I couldn't agree more.

And I don't know how Labour will get this truth across through the filter of a hostile and xenophobic media - but it's their job to at least try...

For some reason, our local Spar convenience store keeps trying to give away copies of the Sun. The first time I was offered a complementary copy, I almost shouted, "No!" in a rude way that is not like me at all. The next time it happened I did manage a polite, "No thank you!"

I can only imagine that we're on the fringe of the Liverpool ban on sales of the Sun newspaper and the paper isn't selling well here. If only the same was true elsewhere. :(

Thank you.

Most of the serious discussion I've seen of "So why are so many people supporting Trump, really?" comes down to the same xenophobic perception of immigrants.

It's even less justifiable on this side of the pond, because the US is less built on the idea of a unified cultural heritage than the UK is, though there are certainly people who try to claim that we are.

On the topic of cultural hegemony, one of Trump's few Hispanic supporters went on TV and warned that his culture is very dominating. If they aren't stopped, he said, there'll be taco trucks on every corner. The near-universal reaction to this warning was, "Sounds delicious to me!"

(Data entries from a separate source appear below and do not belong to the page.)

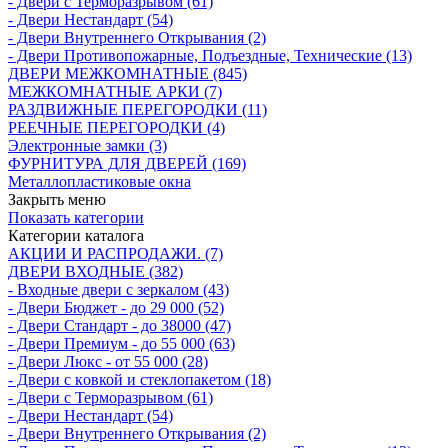
- Двери с Терморазрывом (61)
- Двери Нecтaндaрт (54)
- Двери Внутреннего Открывания (2)
- Двери Противопожарные, Подъездные, Технические (13)
ДВЕРИ МЕЖКОМНАТНЫЕ (845)
МЕЖКОМНАТНЫЕ АРКИ (7)
РАЗДВИЖНЫЕ ПЕРЕГОРОДКИ (11)
РЕЕЧНЫЕ ПЕРЕГОРОДКИ (4)
Электронные замки (3)
ФУРНИТУРА ДЛЯ ДВЕРЕЙ (169)
Металлопластиковые окна
Закрыть меню
Показать категории
Категории каталога
АКЦИИ И РАСПРОДАЖИ. (7)
ДВЕРИ ВХОДНЫЕ (382)
- Входные двери с зеркалом (43)
- Двери Бюджeт - до 29 000 (52)
- Двери Стaндaрт - до 38000 (47)
- Двери Прeмиум - до 55 000 (63)
- Двери Люкс - от 55 000 (28)
- Двери с кoвкой и стеклопакетом (18)
- Двери с Терморазрывом (61)
- Двери Нecтaндaрт (54)
- Двери Внутреннего Открывания (2)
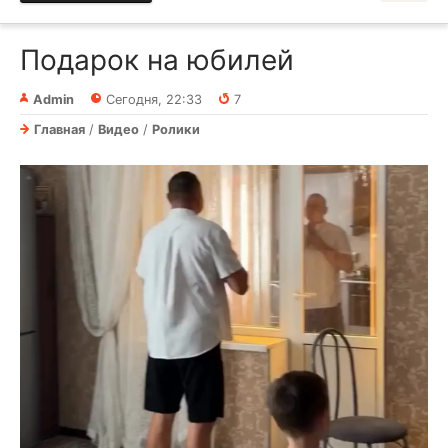
Подарок на юбилей
Admin
Сегодня, 22:33
7
Главная
/
Видео
/
Ролики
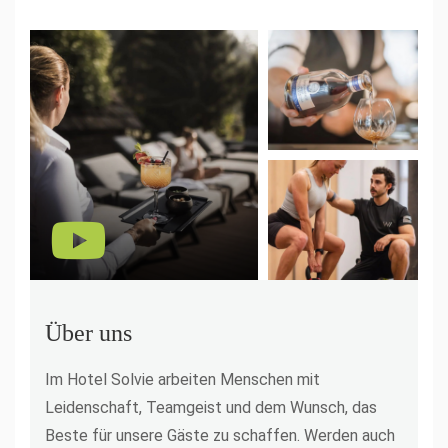
Über uns
Im Hotel Solvie arbeiten Menschen mit
Leidenschaft, Teamgeist und dem Wunsch, das
Beste für unsere Gäste zu schaffen. Werden auch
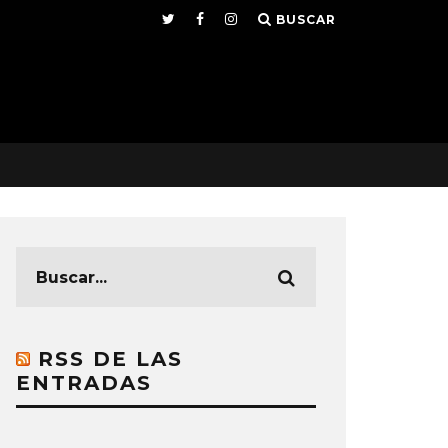
BUSCAR
RSS DE LAS
ENTRADAS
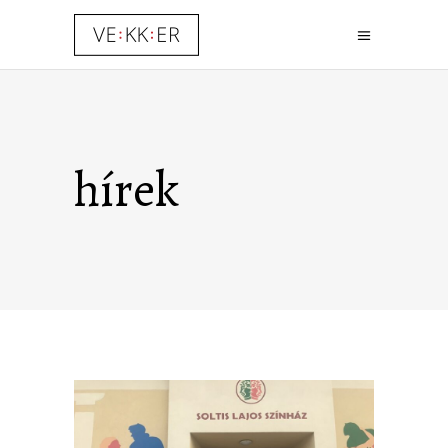
hírek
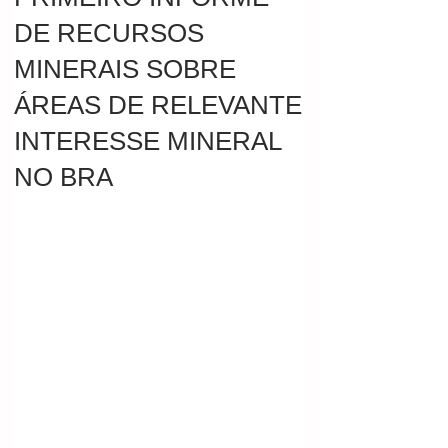
DE RECURSOS
MINERAIS SOBRE
ÁREAS DE RELEVANTE
INTERESSE MINERAL
NO BRA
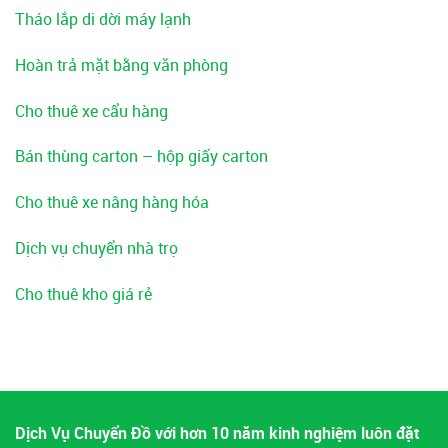
Tháo lắp di dời máy lạnh
Hoàn trả mặt bằng văn phòng
Cho thuê xe cẩu hàng
Bán thùng carton – hộp giấy carton
Cho thuê xe nâng hàng hóa
Dịch vụ chuyển nhà trọ
Cho thuê kho giá rẻ
Dịch Vụ Chuyển Đồ với hơn 10 năm kinh nghiệm luôn đặt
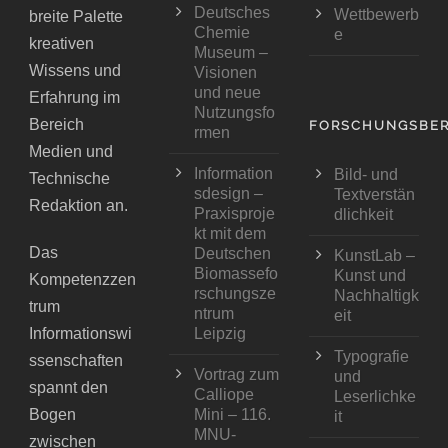
Deutsches
Wettbewerb
breite Palette
Chemie
e
kreativen
Museum –
Wissens und
Visionen
und neue
Erfahrung im
Nutzungsfo
Bereich
FORSCHUNGSBER
rmen
Medien und
Information
Bild- und
Technische
sdesign –
Textverstän
Redaktion an.
Praxisproje
dlichkeit
kt mit dem
Das
Deutschen
KunstLab –
Biomassefo
Kunst und
Kompetenzzen
rschungsze
Nachhaltigk
trum
ntrum
eit
Informationswi
Leipzig
Typografie
ssenschaften
Vortrag zum
und
spannt den
Calliope
Leserlichke
Bogen
Mini – 116.
it
MNU-
zwischen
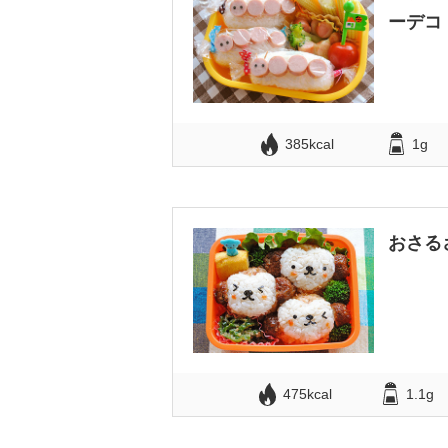
ーデコ
385kcal
1g
おさる
475kcal
1.1g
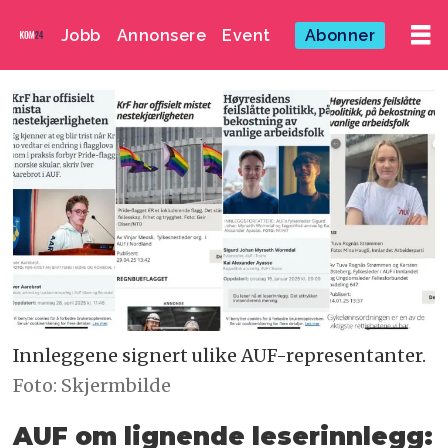
Jobb
Annonsere
Event
Abonner
Innleggene signert ulike AUF-representanter.
Foto: Skjermbilde
AUF om lignende leserinnlegg:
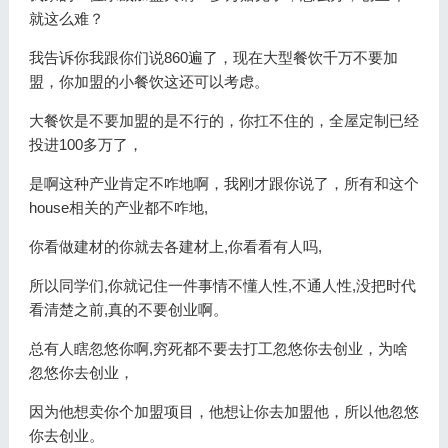
就这么难？
我告诉你我跟你们说860遍了，现在大型餐饮千万不要加
盟，你加盟的小餐饮这还可以考虑。
大餐饮是不要加盟的是不行的，你扛不住的，全屋定制已经
投进100多万了，
是啊这种产业肯定不咋地啊，我刚才跟你说了，所有和这个
house相关的产业都不咋地,
你看做建材的你就去各建材上,你看看有人吗,
所以同学们,你就记住一件事情不懂人性,不通人性,没把时代
看清楚之前,真的不要创业啊。
总有人瞎忽悠你啊,穷死都不要去打工忽悠你去创业，为啥
忽悠你去创业，
因为他想卖你个加盟项目，他想让你去加盟他，所以他忽悠
你去创业。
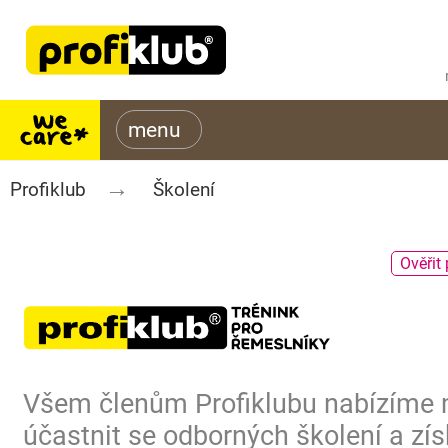
Profiklub
Školení
Ověřit 
Všem členům Profiklubu nabízíme
účastnit se odborných školení a zís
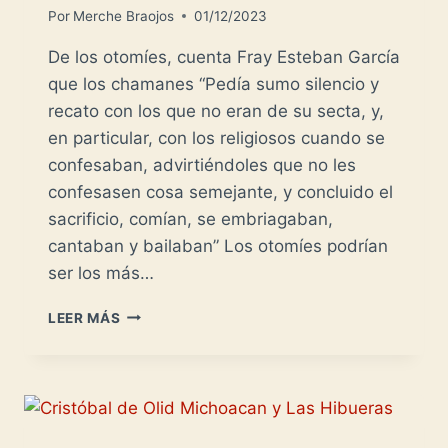
Por
Merche Braojos
01/12/2023
De los otomíes, cuenta Fray Esteban García
que los chamanes “Pedía sumo silencio y
recato con los que no eran de su secta, y,
en particular, con los religiosos cuando se
confesaban, advirtiéndoles que no les
confesasen cosa semejante, y concluido el
sacrificio, comían, se embriagaban,
cantaban y bailaban” Los otomíes podrían
ser los más…
LOS
LEER MÁS
OTOMÍES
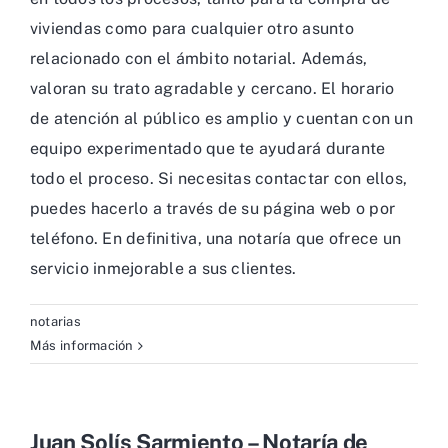
viviendas como para cualquier otro asunto
relacionado con el ámbito notarial. Además,
valoran su trato agradable y cercano. El horario
de atención al público es amplio y cuentan con un
equipo experimentado que te ayudará durante
todo el proceso. Si necesitas contactar con ellos,
puedes hacerlo a través de su página web o por
teléfono. En definitiva, una notaría que ofrece un
servicio inmejorable a sus clientes.
notarias
Más información
Juan Solís Sarmiento – Notaría de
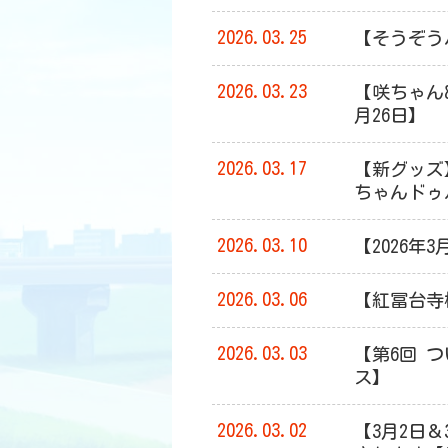
2026.03.25
【そうぞう
2026.03.23
【咲ちゃん&
月26日】
2026.03.17
【新グッズ
ちゃんドゥ
2026.03.10
【2026
2026.03.06
【紅冨台寺
2026.03.03
【第6回 
ス】
2026.03.02
【3月2日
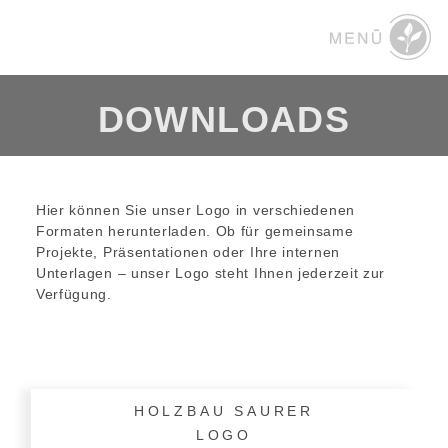
DOWNLOADS
Hier können Sie unser Logo in verschiedenen
Formaten herunterladen. Ob für gemeinsame
Projekte, Präsentationen oder Ihre internen
Unterlagen – unser Logo steht Ihnen jederzeit zur
Verfügung.
HOLZBAU SAURER
LOGO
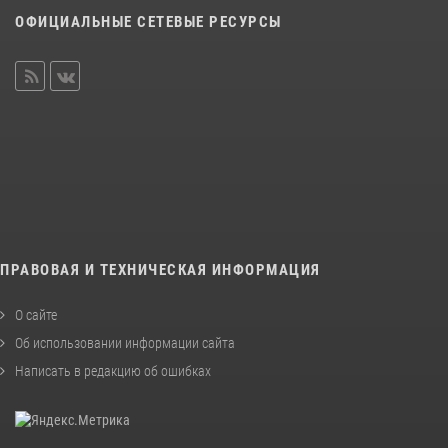
ОФИЦИАЛЬНЫЕ СЕТЕВЫЕ РЕСУРСЫ
ПРАВОВАЯ И ТЕХНИЧЕСКАЯ ИНФОРМАЦИЯ
О сайте
Об использовании информации сайта
Написать в редакцию об ошибках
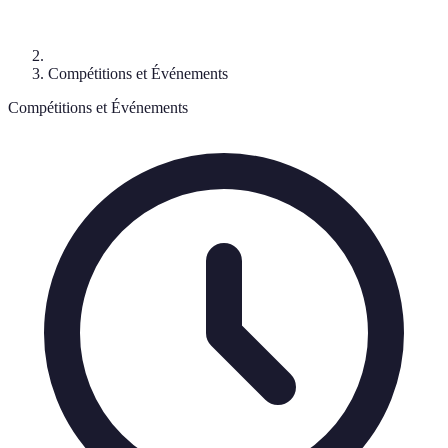
Compétitions et Événements
Compétitions et Événements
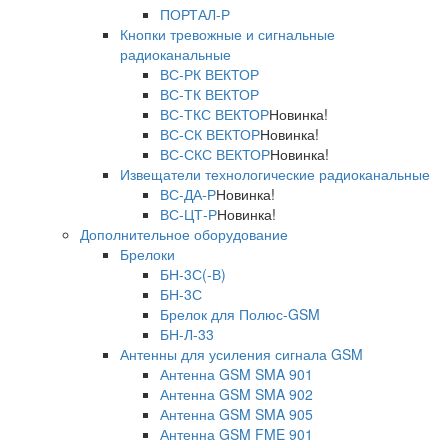
ПОРТАЛ-Р
Кнопки тревожные и сигнальные
радиоканальные
ВС-РК ВЕКТОР
ВС-ТК ВЕКТОР
ВС-ТКС ВЕКТОР
Новинка!
ВС-СК ВЕКТОР
Новинка!
ВС-СКС ВЕКТОР
Новинка!
Извещатели технологические радиоканальные
ВС-ДА-Р
Новинка!
ВС-ЦТ-Р
Новинка!
Дополнительное оборудование
Брелоки
БН-3С(-В)
БН-3С
Брелок для Полюс-GSM
БН-Л-33
Антенны для усиления сигнала GSM
Антенна GSM SMA 901
Антенна GSM SMA 902
Антенна GSM SMA 905
Антенна GSM FME 901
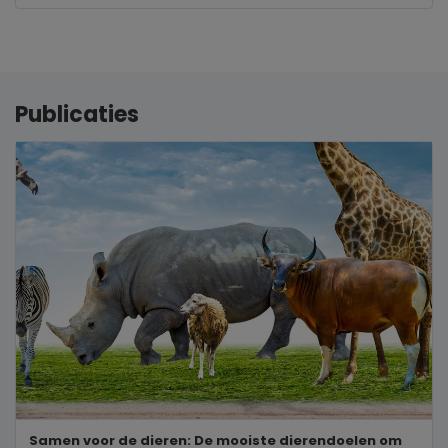
Publicaties
Samen voor de dieren: De mooiste dierendoelen om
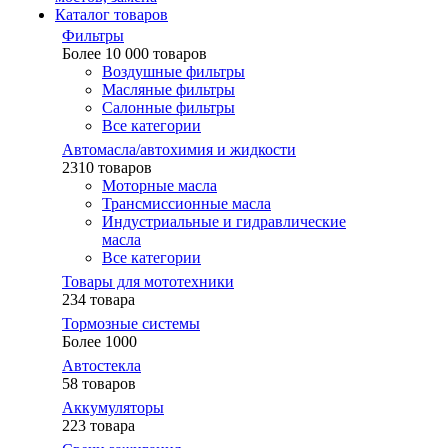
Каталог товаров
Фильтры
Более 10 000 товаров
Воздушные фильтры
Масляные фильтры
Салонные фильтры
Все категории
Автомасла/автохимия и жидкости
2310 товаров
Моторные масла
Трансмиссионные масла
Индустриальные и гидравлические
масла
Все категории
Товары для мототехники
234 товара
Тормозные системы
Более 1000
Автостекла
58 товаров
Аккумуляторы
223 товара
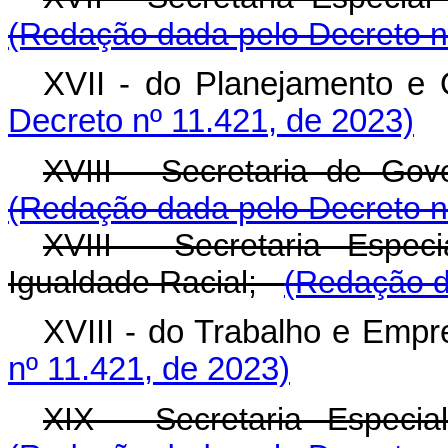
(Redação dada pelo Decreto n
XVII - do Planejamento e
Decreto nº 11.421, de 2023)
XVIII - Secretaria de Gov
(Redação dada pelo Decreto n
XVIII - Secretaria Espe
Igualdade Racial;
(Redação d
XVIII - do Trabalho e Empr
nº 11.421, de 2023)
XIX - Secretaria Especia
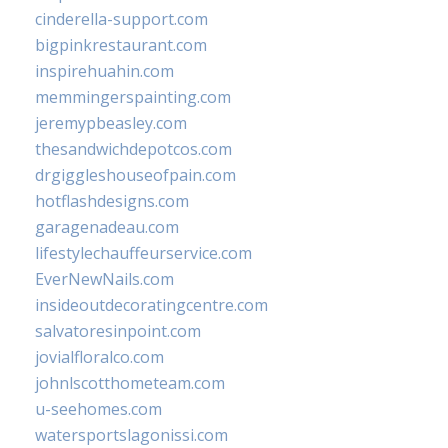
cinderella-support.com
bigpinkrestaurant.com
inspirehuahin.com
memmingerspainting.com
jeremypbeasley.com
thesandwichdepotcos.com
drgiggleshouseofpain.com
hotflashdesigns.com
garagenadeau.com
lifestylechauffeurservice.com
EverNewNails.com
insideoutdecoratingcentre.com
salvatoresinpoint.com
jovialfloralco.com
johnlscotthometeam.com
u-seehomes.com
watersportslagonissi.com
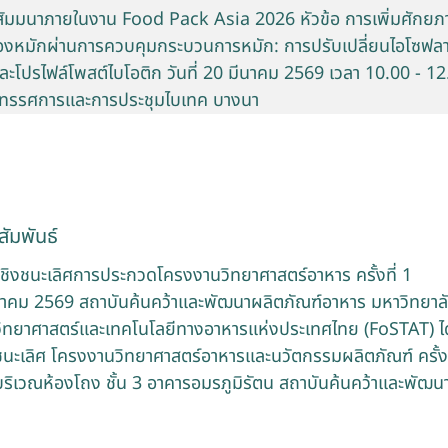
มสัมมนาภายในงาน Food Pack Asia 2026 หัวข้อ การเพิ่มศักยภ
เหลืองหมักผ่านการควบคุมกระบวนการหมัก: การปรับเปลี่ยนไอโซฟล
่ และโปรไฟล์โพสต์ไบโอติก วันที่ 20 มีนาคม 2569 เวลา 10.00 - 1
ิทรรศการและการประชุมไบเทค บางนา
ัมพันธ์
ชิงชนะเลิศการประกวดโครงงานวิทยาศาสตร์อาหาร ครั้งที่ 1
ภาคม 2569 สถาบันค้นคว้าและพัฒนาผลิตภัณฑ์อาหาร มหาวิทยา
ิทยาศาสตร์และเทคโนโลยีทางอาหารแห่งประเทศไทย (FoSTAT) ไ
ชนะเลิศ โครงงานวิทยาศาสตร์อาหารและนวัตกรรมผลิตภัณฑ์ ครั้งท
บริเวณห้องโถง ชั้น 3 อาคารอมรภูมิรัตน สถาบันค้นคว้าและพัฒ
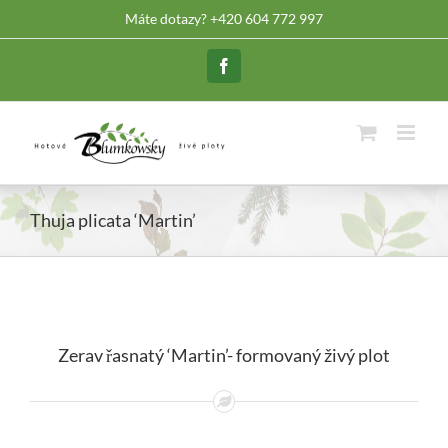
Skip
Máte dotazy? +420 604 772 997
to
content
Facebook
Thuja plicata ‘Martin’
Zerav řasnatý ‘Martin’- formovaný živý plot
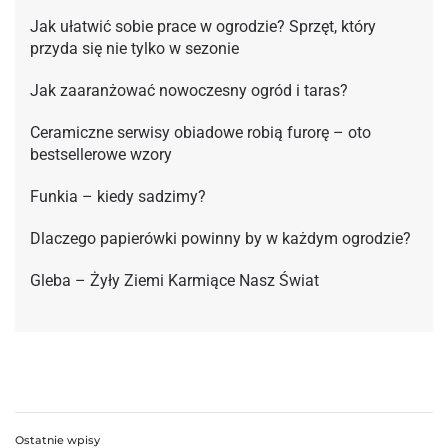
Jak ułatwić sobie prace w ogrodzie? Sprzęt, który
przyda się nie tylko w sezonie
Jak zaaranżować nowoczesny ogród i taras?
Ceramiczne serwisy obiadowe robią furorę – oto
bestsellerowe wzory
Funkia – kiedy sadzimy?
Dlaczego papierówki powinny by w każdym ogrodzie?
Gleba – Żyły Ziemi Karmiące Nasz Świat
Ostatnie wpisy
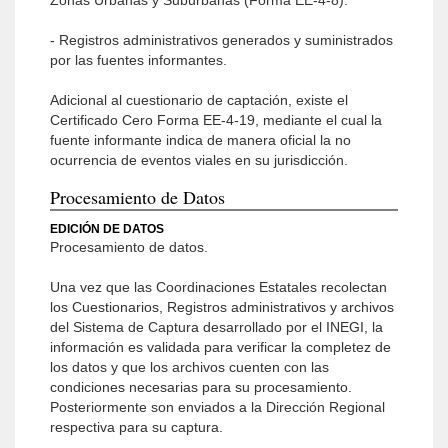
Zonas Urbanas y Suburbanas (Forma EE-4-8).
- Registros administrativos generados y suministrados
por las fuentes informantes.
Adicional al cuestionario de captación, existe el
Certificado Cero Forma EE-4-19, mediante el cual la
fuente informante indica de manera oficial la no
ocurrencia de eventos viales en su jurisdicción.
Procesamiento de Datos
EDICIÓN DE DATOS
Procesamiento de datos.
Una vez que las Coordinaciones Estatales recolectan
los Cuestionarios, Registros administrativos y archivos
del Sistema de Captura desarrollado por el INEGI, la
información es validada para verificar la completez de
los datos y que los archivos cuenten con las
condiciones necesarias para su procesamiento.
Posteriormente son enviados a la Dirección Regional
respectiva para su captura.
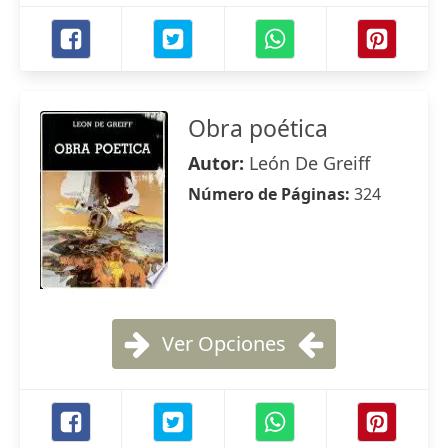
Obra poética
Autor:
León De Greiff
Número de Páginas:
324
Ver Opciones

the Labour party must set out its stall against immigration too, as a sop to the ignorance and prejudice of its core demographic

That's a very middle-class, elitist way of looking at it. It's also an example of black and white thinking. Basically you're saying that the choice is to stop immigration and send all the foreigners home or we open our doors to everyone!

What Labour needs to do is to listen to the old Labour voters who are abandoning Labour and voting UKIP. Since George Brown's infamous "bigot" comment, the Labour party have smugly considered themselves superior to the ignorant working class voters whilst relying on them to keep voting Labour to keep them in jobs.

The old industrial working class areas, especially in the North and South Wales have deep-seated problems which have not been addressed and the local people have not been listened to. That has left them open to being seduced by the simplistic racist rhetoric of UKIP and worse.

You can't persuade most people with facts and figures. You need to appeal to their emotions and if Labour don't learn to do that and persuade people in language that speaks to them, then the party is doomed.

That's a very middle-class, elitist way of looking at it.

Yes, that's my point.

As far as engaging the emotions is concerned, I agree that that's important: it seems to me that there should be enormous scope for this. The huge and increasing disparities in wealth in this country, between individuals and between regions, are not accidental, nor is the fact that social mobility has reduced, or that most working-class young people can look forward to a lifetime of debt if they try to go to university (for example). The doctrinaire refusal to support manufacturing, the centralised management of the economy by unaccountable figures - all these are worth getting angry about, as is the slow asphyxiation of public services by an ideologically driven austerity programme that has failed even in its own terms (that of clearing the deficit).

Meanwhile, there are people who are doing very nicely out of all this, whom working class communities might rightly direct their resentment at. But they aren't immigrants.